Late last year, the Supreme Court heard arguments from a Colorado baker who claims he had the right to deny making a wedding cake for a samesex couple because cakemaking is his “art” and he should not be forced by the government—Colorado has an anti-discrimination law—to express ideas that contradict his religious beliefs. Lambda Legal has filed an amicus brief in the case in support of the gay couple.

“It‘s like a movie where just when you think the zombie is dead, it rises up again—and you realize the fight's not over.”

Last June, Texas passed a controversial law that allows adoption agencies and other service providers to refuse to place a child with an LGBT family because of “sincerely held religious beliefs.” The law could also impact people seeking birth control or abortion services.

In 2017 alone, laws with similar language were passed in five states—Alabama, Kentucky, Tennessee, South Dakota and North Carolina—and introduced as bills in dozens more.

In October, U.S. Attorney General Jeff Sessions issued legal guidance urging broad protection for “religious freedom” that could result in LGBT people, women and other groups unprotected from bias in federal programs.

It’s all backlash to recent gains in LGBT rights, says Camilla Taylor, Lambda Legal acting legal director. “The First Amendment protects everyone’s right to worship as they please,” she says. “But this is an effort to use the language of religious liberty as a justification for discrimination in the marketplace and by government officials, health care providers, employers and child-welfare providers.

“Courts long have upheld laws that prohibit such discrimination,” she continues. “But now organizations that have fought against equality for LGBT people for many years are attempting to reverse those precedents.”

Taylor says that there are obvious parallels between long-ago religious arguments against interracial marriage and current religious arguments against the marriages of same-sex couples. “But courts have always rejected claims that religious liberty trumps protections from discrimination,” she says.

Although the Supreme Court refused to hear Barber v.

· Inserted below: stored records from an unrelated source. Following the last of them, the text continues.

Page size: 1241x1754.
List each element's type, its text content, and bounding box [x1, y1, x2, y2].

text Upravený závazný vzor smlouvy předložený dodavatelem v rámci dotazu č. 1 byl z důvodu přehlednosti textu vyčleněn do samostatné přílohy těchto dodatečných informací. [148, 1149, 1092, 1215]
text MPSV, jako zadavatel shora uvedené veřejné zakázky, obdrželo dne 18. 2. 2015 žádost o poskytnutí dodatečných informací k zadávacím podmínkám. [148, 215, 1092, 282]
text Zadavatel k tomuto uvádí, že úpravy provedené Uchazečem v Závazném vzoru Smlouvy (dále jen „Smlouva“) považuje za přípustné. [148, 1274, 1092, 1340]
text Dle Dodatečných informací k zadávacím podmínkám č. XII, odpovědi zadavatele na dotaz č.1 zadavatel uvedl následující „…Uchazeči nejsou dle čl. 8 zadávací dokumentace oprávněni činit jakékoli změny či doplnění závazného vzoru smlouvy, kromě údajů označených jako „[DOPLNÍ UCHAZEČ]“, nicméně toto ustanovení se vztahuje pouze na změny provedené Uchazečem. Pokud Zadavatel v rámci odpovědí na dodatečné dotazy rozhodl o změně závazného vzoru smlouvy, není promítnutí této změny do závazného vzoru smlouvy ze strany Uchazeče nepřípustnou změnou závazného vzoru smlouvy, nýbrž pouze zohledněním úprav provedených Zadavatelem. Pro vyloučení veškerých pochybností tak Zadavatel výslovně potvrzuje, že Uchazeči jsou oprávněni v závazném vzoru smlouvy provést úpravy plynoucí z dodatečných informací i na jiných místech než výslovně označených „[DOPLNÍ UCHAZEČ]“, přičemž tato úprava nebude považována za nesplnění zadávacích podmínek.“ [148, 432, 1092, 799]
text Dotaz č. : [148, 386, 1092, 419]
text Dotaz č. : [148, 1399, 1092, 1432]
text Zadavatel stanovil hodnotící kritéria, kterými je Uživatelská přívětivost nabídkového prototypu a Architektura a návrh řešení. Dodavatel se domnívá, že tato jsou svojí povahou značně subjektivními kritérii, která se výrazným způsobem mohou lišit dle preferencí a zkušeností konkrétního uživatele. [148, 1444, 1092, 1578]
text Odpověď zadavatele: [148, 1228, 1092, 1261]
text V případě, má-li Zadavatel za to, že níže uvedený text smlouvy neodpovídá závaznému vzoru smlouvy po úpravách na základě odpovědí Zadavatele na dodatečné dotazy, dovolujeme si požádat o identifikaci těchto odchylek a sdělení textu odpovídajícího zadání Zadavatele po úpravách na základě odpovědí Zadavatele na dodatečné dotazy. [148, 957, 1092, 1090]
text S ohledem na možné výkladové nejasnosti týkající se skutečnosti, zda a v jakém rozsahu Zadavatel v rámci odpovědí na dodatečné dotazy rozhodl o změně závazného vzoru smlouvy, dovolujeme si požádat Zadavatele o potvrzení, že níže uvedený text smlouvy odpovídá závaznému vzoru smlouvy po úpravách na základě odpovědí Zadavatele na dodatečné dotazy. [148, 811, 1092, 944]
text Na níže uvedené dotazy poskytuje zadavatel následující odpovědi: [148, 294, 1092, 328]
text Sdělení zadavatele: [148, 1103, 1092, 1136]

Bryant in early January, “we continue the fight in Mississippi, and are actively searching for additional plaintiffs to challenge the law,” Taylor says.

Meanwhile, she urged readers to speak up against proposed “religious freedom” laws in their states—and to urge their representatives to do so as well. (Follow these bills at lambdalegal.org/blog/topic/religious-exemptions.)

Taylor says she’s not surprised by the wave of anti-LGBT bills after Obergefell. “We won a thrilling victory and we expected this blowback,” she says. “It’s like a movie where just when you think the zombie is dead, it rises up again—and you realize the fight’s not over.”

Barber, who’s active with the social justice group Mississippi Human Services Agenda, says, “It’s frustrating to still be fighting this fight.” Along with many, he is waiting to see if the Supreme Court will take up the case. He’s hopeful that it will— and that it will rule against the law.

“I really wish I could just sit back and watch,” he says. “But I can’t. Justice requires that once you make the commitment, you do it until you die.”